Tag Archives: burlesque

On Tour

On Tour

Format: Cinema

Date: 10 December 2010

Distributor: Artifical Eye

Venues: Cine Lumiere, Curzon Soho (London) and selected key cities

Director: Mathieu Amalric

Writers: Mathieu Amalric, Philippe Di Folco, Marcelo Novais Teles, Rapha&#235lle Valbrune

Original title: Tournée

Cast: Mathieu Amalric, Mimi Le Meaux, Kitten on the Keys, Dirty Martini, Julie Atlas Muz, Evie Lovelle and Roky Roulette

France 2010

111 mins

Mathieu Amalric takes the show on the road as actor, writer and director in burlesque comedy On Tour, this year’s surprise double-award winner at Cannes.
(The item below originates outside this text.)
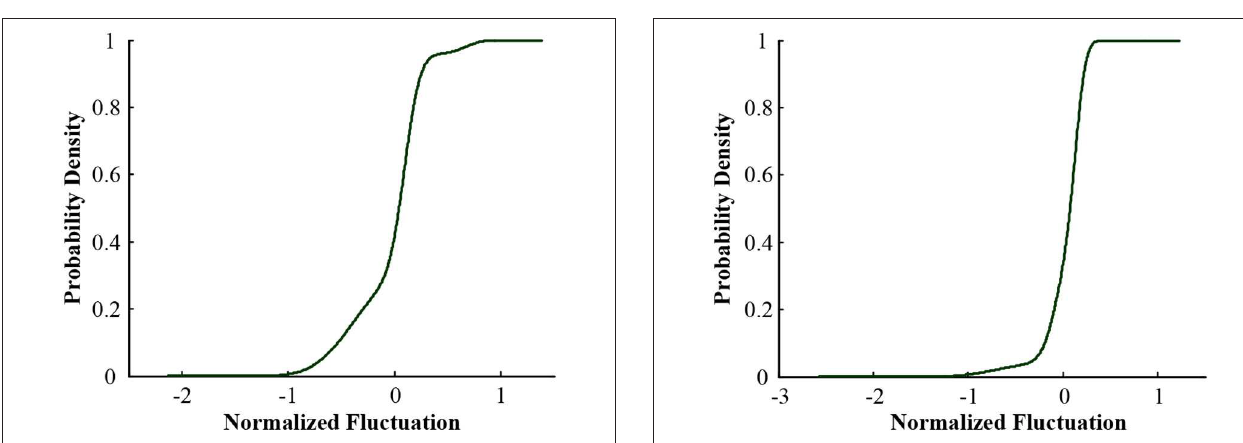
FIGURE 2 | Cumulative probability distribution of random components of PV output in Xichang City on July 20, 2018.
Taking inspiration from French novelist and performer Colette’s musings in her 1913 text The Other Side of the Music-Hall, Amalric found the modern-day equivalent of wit, showmanship and hedonism in the stars of the US ‘new burlesque’ scene, some of whom he invited to play themselves in the film.

Amalric takes on the role of Joachim, a French former television presenter who has fled to the US leaving a string of debts, a broken marriage and two young sons behind. He returns to his homeland to produce an American dance troupe’s tour, promising performers Roky Roulette, Mimi Le Meaux, Kitten on the Keys, Dirty Martini, Evie Lovelle and Julie Atlas Muz all the excitement and exoticism of France, but delivering only characterless chain hotels and a non-stop schedule around portal towns such as La Rochelle, shown in all their out-of-season glory.
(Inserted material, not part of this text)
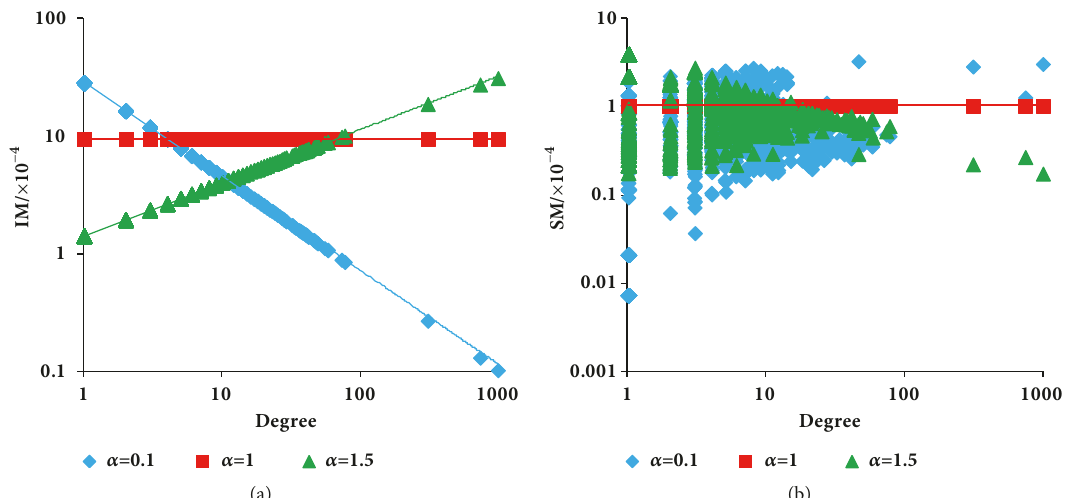
Figure 6: The relationship between metrics and degree in NDR. (a)IM and (b)SM.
This is the first time the new burlesque movement has been given the big screen treatment in a fictional film. With the big characters, the diversity of the performers and the post-feminist values that underpin the work of many in the field, the scene offers a fertile ground for story-telling. But although the film’s opening scene, in which some of the performers attach false eyelashes and nipple tassels in their changing room, promises an insight into life on the road, the script soon reduces the troupe to Champagne-swilling brats and turns into a study of the troubled Joachim who, it transpires, has ulterior motives for tempting them to Europe.

This is not wholly a bad idea. Joachim, an argumentative, chain-smoking ball of nerves, is played with breathtaking intensity by a moustachioed Amalric. His incompetent attempts both to keep up the momentum of the tour and to rectify his relationship with his sons are expertly bittersweet. There are many reasons, for example, why he shouldn’t deposit the boys at a kiddies’ play area in a hospital so he can beg his cancer-stricken friend for a favour - but the most poignant is that they’re nearly teenagers.
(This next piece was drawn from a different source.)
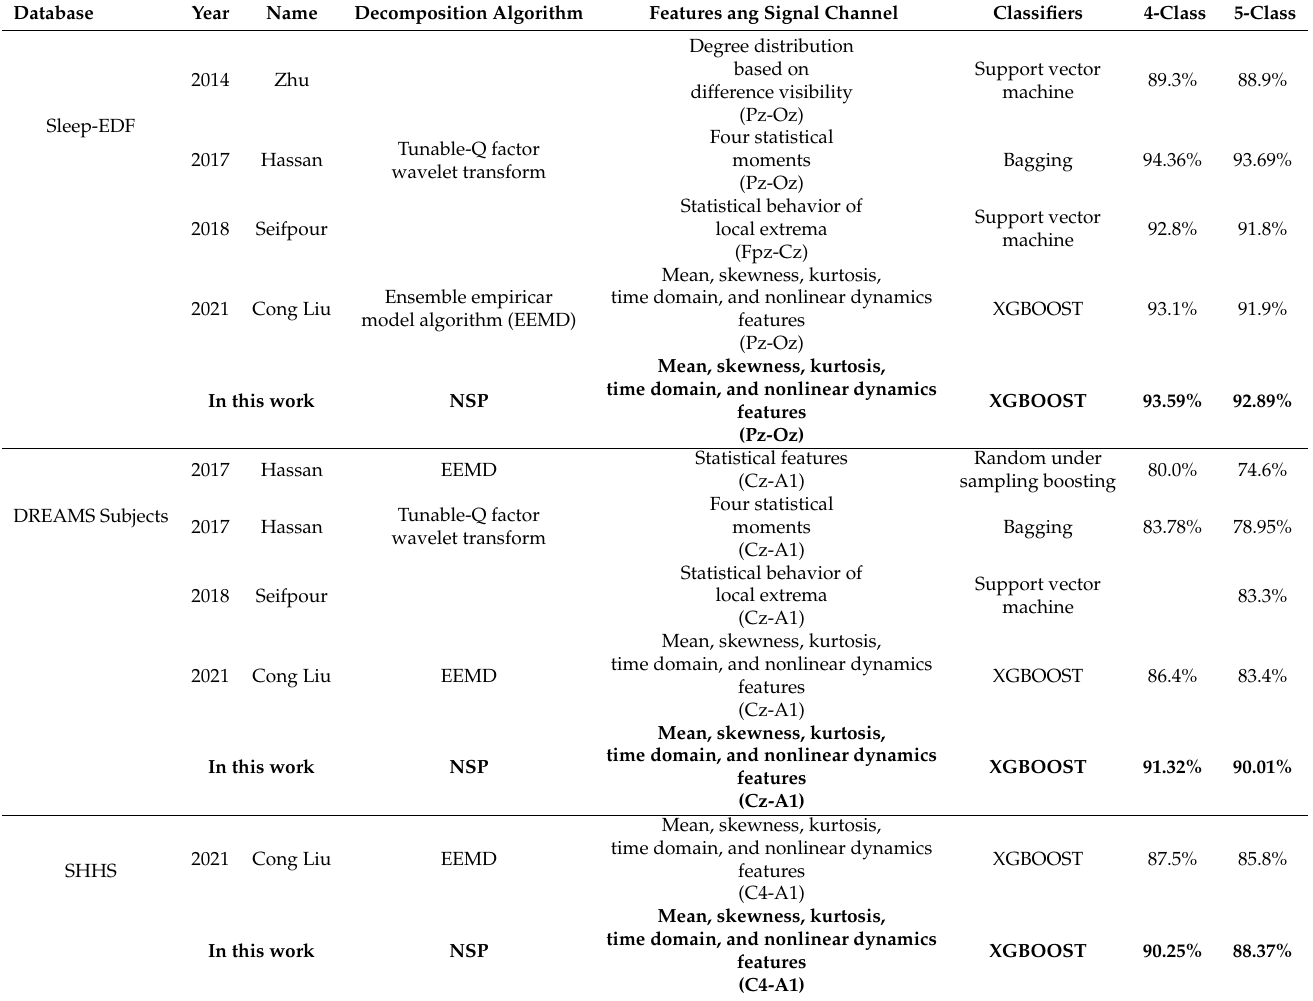
Table 7. Comparison of experimental results.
The problematic element of focusing on Joachim’s journey lies in the elliptical love story between him and Mimi, a blonde bombshell whose wistful glances and unexplained tears mark her out as the ‘troubled one’ of the troupe. Despite Joachim pouring vitriol on her profession and asking her scornfully if she plans ‘to jiggle [her] whole life’, they share a few meaningful moments and they reach some kind of mutual redemption at the end. But their relationship is unconvincing, mainly because Mimi’s delivery is deliberate and her acting reserved (perhaps as a result of her being a woman playing her burlesque alter ego playing herself).

More’s the shame because on stage she’s a revelation. Amalric staged the shows for real, filling the beautiful regional theatres - picked out with loving attention by the camera - with audiences and filming the performances and wing-side scenes while the shows were going on. Short-changed with brittle dialogue, it is on stage that the troupe really shines, with the witty performances, combined with a rocking soundtrack of R&B and brassy orchestrals, giving a tantalising hint at what the film could have been had Amalric proved himself as good a filmmaker as he is an actor.